» **Source passage**
• • • • • • •
Marie von Bunsen (17 January 1860 - 28 June 1941) was a British born German writer, watercolour painter and literary salon host.

Life 
Marie was born in London, United Kingdom, to a wealthy, liberal family. Her father was a Prussian politician and member of the Reichstag, , while her mother, Emma von Birkbeck, came from a wealthy British banking family. The financial situation and social position of her family made it possible for her to spend extended periods time traveling abroad. In her youth she traveled in England, Italy and North Africa. She painted watercolours and from 1882 to 1927 she was a member of the Verein der Berliner Künstlerinnen (Association of Berlin Women Artists). She was for a time lady-in-waiting to Empress Victoria, but this ended when Emperor Friedrich III died in 1888.

In her house in the Tiergarten district of Berlin she received guests for Sunday breakfasts, and from 1905 onwards she organised a salon together with Hedwig Heyl and Else Schulhoff. She often travelled in Germany with her friends or alone. Between 1911 and 1914 she visited several countries in Asia and in 1934 she published "Im Fernen Osten" ("In the Far East") about her travels.

She also published biographies of members of royalty and of art critic John Ruskin (1903). In 1918 she joined the liberal Liberal Democratic Party. She was financially independent until the hyperinflation of 1923 and afterwards earned her living by writing and painting. In 1930 Harper and Brothers published her "Lost courts of Europe: The world I used to know, 1860-1912."  She died on 28 June 1941 in Berlin.

Works 
Marie von Bunsen produced a total of 66 works in 209 publications in 2 languages and has 1,020 library holdings. These are some of her most popular works:

In English: 
 Lost courts of Europe, the world I used to know, 1860-1912 (1930)
• • • • • • •
» **Provided material**
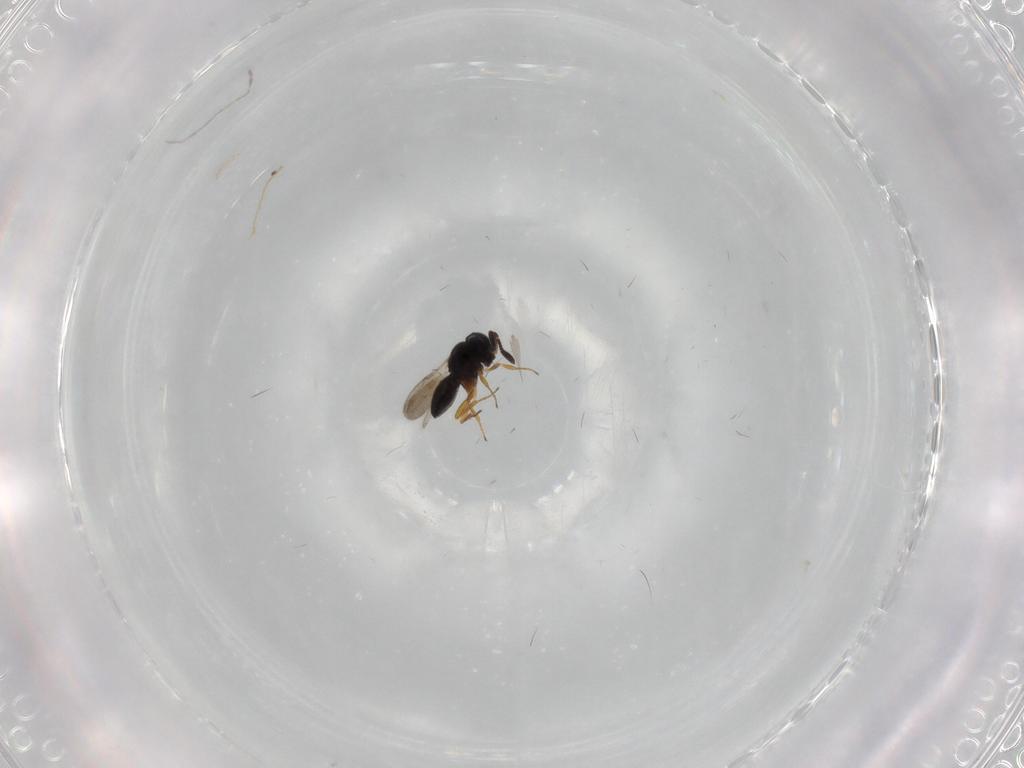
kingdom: Animalia
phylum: Arthropoda
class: Insecta
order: Hymenoptera
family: Scelionidae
• • • • • • •
» **Do this**
Extract the complete Marie von Bunsen biography, reproducing every word and line of it with no changes. The items come from a separate source and have no connection to the Marie von Bunsen biography.

» **Result for this exercise**
Marie von Bunsen (17 January 1860 - 28 June 1941) was a British born German writer, watercolour painter and literary salon host.

Life 
Marie was born in London, United Kingdom, to a wealthy, liberal family. Her father was a Prussian politician and member of the Reichstag, , while her mother, Emma von Birkbeck, came from a wealthy British banking family. The financial situation and social position of her family made it possible for her to spend extended periods time traveling abroad. In her youth she traveled in England, Italy and North Africa. She painted watercolours and from 1882 to 1927 she was a member of the Verein der Berliner Künstlerinnen (Association of Berlin Women Artists). She was for a time lady-in-waiting to Empress Victoria, but this ended when Emperor Friedrich III died in 1888.

In her house in the Tiergarten district of Berlin she received guests for Sunday breakfasts, and from 1905 onwards she organised a salon together with Hedwig Heyl and Else Schulhoff. She often travelled in Germany with her friends or alone. Between 1911 and 1914 she visited several countries in Asia and in 1934 she published "Im Fernen Osten" ("In the Far East") about her travels.

She also published biographies of members of royalty and of art critic John Ruskin (1903). In 1918 she joined the liberal Liberal Democratic Party. She was financially independent until the hyperinflation of 1923 and afterwards earned her living by writing and painting. In 1930 Harper and Brothers published her "Lost courts of Europe: The world I used to know, 1860-1912."  She died on 28 June 1941 in Berlin.

Works 
Marie von Bunsen produced a total of 66 works in 209 publications in 2 languages and has 1,020 library holdings. These are some of her most popular works:

In English: 
 Lost courts of Europe, the world I used to know, 1860-1912 (1930)